Once that reserve value of the case is established, it becomes very difficult to get an adjuster to settle the case above that amount. If inaccurate information went into the setting of the reserve amount, then you have effectively ensured that litigation must be filed and the case potentially tried to a judge or jury instead of a reasonable settlement offer being extended.
However, this does not mean that you should avoid speaking to all adjusters in every case. If your injuries are conclusively established as minimal or it is clear that the total insurance coverage available is minimal, and no other coverage is available, you may wish to talk to the adjuster to conclude the matter quickly. This could also work to your advantage if the police report clearly places fault on the other driver.
If you are in doubt about whether or not to talk to an adjuster, you should consult an attorney. Once you inform the adjuster that you have retained an attorney, they are prohibited from contacting you directly again. They must work through your attorney to resolve the matter. Many people prefer not to negotiate or deal with the adjuster and would prefer an experienced attorney to handle the matter for them. More often than not, the attorney will be more successful in getting you a fair settlement or judgment than most people can obtain on their own with the adjuster. This is because attorneys know how adjusters evaluate the value of a case and know what courts will likely award for similar injuries if the case does not settle.

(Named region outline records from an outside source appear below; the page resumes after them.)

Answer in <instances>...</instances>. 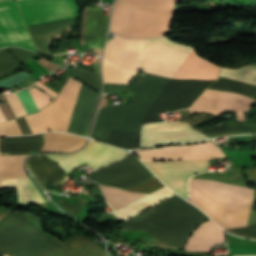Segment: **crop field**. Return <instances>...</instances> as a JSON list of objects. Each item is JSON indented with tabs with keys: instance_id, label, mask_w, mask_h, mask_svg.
Here are the masks:
<instances>
[{
	"instance_id": "obj_1",
	"label": "crop field",
	"mask_w": 256,
	"mask_h": 256,
	"mask_svg": "<svg viewBox=\"0 0 256 256\" xmlns=\"http://www.w3.org/2000/svg\"><path fill=\"white\" fill-rule=\"evenodd\" d=\"M143 41L124 39L117 35L110 39L102 63L104 83L129 82L138 72ZM192 49L166 37L145 40L141 49L139 71L172 78Z\"/></svg>"
},
{
	"instance_id": "obj_2",
	"label": "crop field",
	"mask_w": 256,
	"mask_h": 256,
	"mask_svg": "<svg viewBox=\"0 0 256 256\" xmlns=\"http://www.w3.org/2000/svg\"><path fill=\"white\" fill-rule=\"evenodd\" d=\"M81 83L69 77L58 99L26 118L33 133L67 131ZM98 93L82 85L67 132L85 136L91 121Z\"/></svg>"
},
{
	"instance_id": "obj_3",
	"label": "crop field",
	"mask_w": 256,
	"mask_h": 256,
	"mask_svg": "<svg viewBox=\"0 0 256 256\" xmlns=\"http://www.w3.org/2000/svg\"><path fill=\"white\" fill-rule=\"evenodd\" d=\"M207 219L176 195L126 221L122 230H145L160 241L183 248L190 232Z\"/></svg>"
},
{
	"instance_id": "obj_4",
	"label": "crop field",
	"mask_w": 256,
	"mask_h": 256,
	"mask_svg": "<svg viewBox=\"0 0 256 256\" xmlns=\"http://www.w3.org/2000/svg\"><path fill=\"white\" fill-rule=\"evenodd\" d=\"M192 202L223 228L245 226L253 189L190 179Z\"/></svg>"
},
{
	"instance_id": "obj_5",
	"label": "crop field",
	"mask_w": 256,
	"mask_h": 256,
	"mask_svg": "<svg viewBox=\"0 0 256 256\" xmlns=\"http://www.w3.org/2000/svg\"><path fill=\"white\" fill-rule=\"evenodd\" d=\"M180 0H117L110 31L125 38H152L169 33L174 5Z\"/></svg>"
},
{
	"instance_id": "obj_6",
	"label": "crop field",
	"mask_w": 256,
	"mask_h": 256,
	"mask_svg": "<svg viewBox=\"0 0 256 256\" xmlns=\"http://www.w3.org/2000/svg\"><path fill=\"white\" fill-rule=\"evenodd\" d=\"M158 94L139 88L128 105L100 109L91 137L105 142L111 129L140 132L141 120Z\"/></svg>"
},
{
	"instance_id": "obj_7",
	"label": "crop field",
	"mask_w": 256,
	"mask_h": 256,
	"mask_svg": "<svg viewBox=\"0 0 256 256\" xmlns=\"http://www.w3.org/2000/svg\"><path fill=\"white\" fill-rule=\"evenodd\" d=\"M252 102L253 99L239 94L206 90L191 106V111H204L215 114L226 110L247 111ZM198 131L203 132L208 138L241 133H256V121L222 122L210 128L198 129Z\"/></svg>"
},
{
	"instance_id": "obj_8",
	"label": "crop field",
	"mask_w": 256,
	"mask_h": 256,
	"mask_svg": "<svg viewBox=\"0 0 256 256\" xmlns=\"http://www.w3.org/2000/svg\"><path fill=\"white\" fill-rule=\"evenodd\" d=\"M56 243V240L15 212L9 211L0 220V256L5 253L33 256Z\"/></svg>"
},
{
	"instance_id": "obj_9",
	"label": "crop field",
	"mask_w": 256,
	"mask_h": 256,
	"mask_svg": "<svg viewBox=\"0 0 256 256\" xmlns=\"http://www.w3.org/2000/svg\"><path fill=\"white\" fill-rule=\"evenodd\" d=\"M214 80L169 79L142 120V124L160 121L159 112L190 107L193 101Z\"/></svg>"
},
{
	"instance_id": "obj_10",
	"label": "crop field",
	"mask_w": 256,
	"mask_h": 256,
	"mask_svg": "<svg viewBox=\"0 0 256 256\" xmlns=\"http://www.w3.org/2000/svg\"><path fill=\"white\" fill-rule=\"evenodd\" d=\"M143 165L131 155L106 168L89 174L88 177L100 183L126 189L154 177Z\"/></svg>"
},
{
	"instance_id": "obj_11",
	"label": "crop field",
	"mask_w": 256,
	"mask_h": 256,
	"mask_svg": "<svg viewBox=\"0 0 256 256\" xmlns=\"http://www.w3.org/2000/svg\"><path fill=\"white\" fill-rule=\"evenodd\" d=\"M210 160L144 162L170 189L188 198L187 178L207 170Z\"/></svg>"
},
{
	"instance_id": "obj_12",
	"label": "crop field",
	"mask_w": 256,
	"mask_h": 256,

Some insurance companies have recently been sued for sending out written information to their insured's telling them not to contact an attorney. Be careful if an insurance adjuster tells you not to hire an attorney. This usually means that they are trying to offer you a "low ball" settlement and do not want you to know it.
Although the decision to speak to the insurance adjuster for the other company is really a judgment call on your part, it is usually wise to contact an attorney before you do so to make sure you do not inadvertently hurt your own claim.